Exchange 15 is due for release on roughly the same timescale as Office 15 and Windows 8, giving Microsoft the ideal opportunity to deliver an enhanced EAS alongside Windows 8. If there is an update, you can expect to see the same thing delivered through Office 365 – and licensed to other EAS partners, for use in mobile device management tools and for other cloud messaging services (including Apple’s iCloud and Google’s Gmail). Significant updates to EAS would also likely to be delivered as an update to existing Exchange 2010 installations.

Another part of the story comes from the very Active Directory that isn’t supported by WOA. If a machine isn't part of a domain, that doesn't mean that a user isn't part of one. As soon as a device they’re using touches managed resources, they're subject to the restrictions associated with their user ID – so user-centric security tools like the new information management features in Windows Server 8 will work for users on WOA devices. With enforced server side security (and support for IRM and other information-centric security tools baked into WOA and Office 15), there’s plenty of scope for controlling users access to data, and to applications.

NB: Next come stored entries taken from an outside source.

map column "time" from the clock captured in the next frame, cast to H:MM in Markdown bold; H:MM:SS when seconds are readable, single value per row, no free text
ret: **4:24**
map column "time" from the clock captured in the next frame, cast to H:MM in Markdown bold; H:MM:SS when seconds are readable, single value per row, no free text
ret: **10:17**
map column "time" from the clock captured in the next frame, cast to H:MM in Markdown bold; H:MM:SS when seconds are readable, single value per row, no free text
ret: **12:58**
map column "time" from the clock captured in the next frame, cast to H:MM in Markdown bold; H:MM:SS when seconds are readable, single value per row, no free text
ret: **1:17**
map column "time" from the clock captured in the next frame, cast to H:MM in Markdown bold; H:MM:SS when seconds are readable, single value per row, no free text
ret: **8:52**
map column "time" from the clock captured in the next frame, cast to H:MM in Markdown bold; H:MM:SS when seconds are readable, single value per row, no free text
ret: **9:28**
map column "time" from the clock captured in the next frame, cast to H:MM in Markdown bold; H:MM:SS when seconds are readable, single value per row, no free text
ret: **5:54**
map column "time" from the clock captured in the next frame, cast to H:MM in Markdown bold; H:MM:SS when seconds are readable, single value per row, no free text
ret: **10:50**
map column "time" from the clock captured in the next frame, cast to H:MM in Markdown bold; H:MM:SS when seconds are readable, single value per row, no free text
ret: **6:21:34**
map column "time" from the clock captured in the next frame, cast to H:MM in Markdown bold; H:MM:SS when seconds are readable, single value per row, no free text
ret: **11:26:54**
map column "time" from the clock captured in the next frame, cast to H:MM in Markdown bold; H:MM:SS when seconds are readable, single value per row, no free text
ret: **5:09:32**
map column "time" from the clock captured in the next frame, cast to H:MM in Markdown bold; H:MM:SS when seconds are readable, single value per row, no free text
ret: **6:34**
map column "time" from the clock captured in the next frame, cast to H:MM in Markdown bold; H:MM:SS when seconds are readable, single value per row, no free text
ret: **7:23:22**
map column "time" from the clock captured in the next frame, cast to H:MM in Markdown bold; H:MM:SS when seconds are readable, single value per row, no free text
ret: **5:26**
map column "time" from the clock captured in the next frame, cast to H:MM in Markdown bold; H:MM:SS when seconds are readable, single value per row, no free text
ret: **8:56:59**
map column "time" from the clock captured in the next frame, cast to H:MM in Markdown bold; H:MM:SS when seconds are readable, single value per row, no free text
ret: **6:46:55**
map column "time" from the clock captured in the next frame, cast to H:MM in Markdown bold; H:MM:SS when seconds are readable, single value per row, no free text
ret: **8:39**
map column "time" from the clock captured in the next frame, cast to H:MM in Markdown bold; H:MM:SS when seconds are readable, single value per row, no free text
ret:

If a user is managed, does it really matter if a device is unmanaged? We're in the middle of a transition from local data to cloud data, where users interact with services that can be anywhere – and where only their identity matters. In that model Active Directory goes back to its beginnings, as a user directory, where user roles and permission are managed. Device management becomes a secondary feature, one that falls out of third party tools and from platforms like EAS (whether from a local Exchange Server, from a cloud service like Office 365 or Google Mail, or from a mobile device management server or service).

Microsoft has other management tools for machines that aren’t part of a domain. These include its cloud managed service provider Intune, which includes tools for delivering group policies to devices and keeping them updated (and enforced). While it’s unlikely to work with WOA – as it requires a machine-specific agent on every managed device – there’s scope for some Intune features to become part of EAS. If a future EAS is able to deliver group policies to managed WOA devices, then there’d really be no need for Active Directory. Merging InTune and EAS makes a lot of sense, especially as a managed service solution for BYOD, and it would also make it easier to deliver an agentless cloud management solution for WOA – something that would be very attractive to the growing number of managed service providers out there.

What this all means, of course, is that despite dropping built-in support for Active Directory, WOA remains a manageable platform. EAS will handle much of the BYOD management requirements (especially those needed for regulatory compliance), while Active Directory will continue to be the heart of user-centric security implementations. With both parts of the management equation covered, it looks as though enterprises should have no worries about deploying WOA devices, or certifying them for use in BYOD schemes.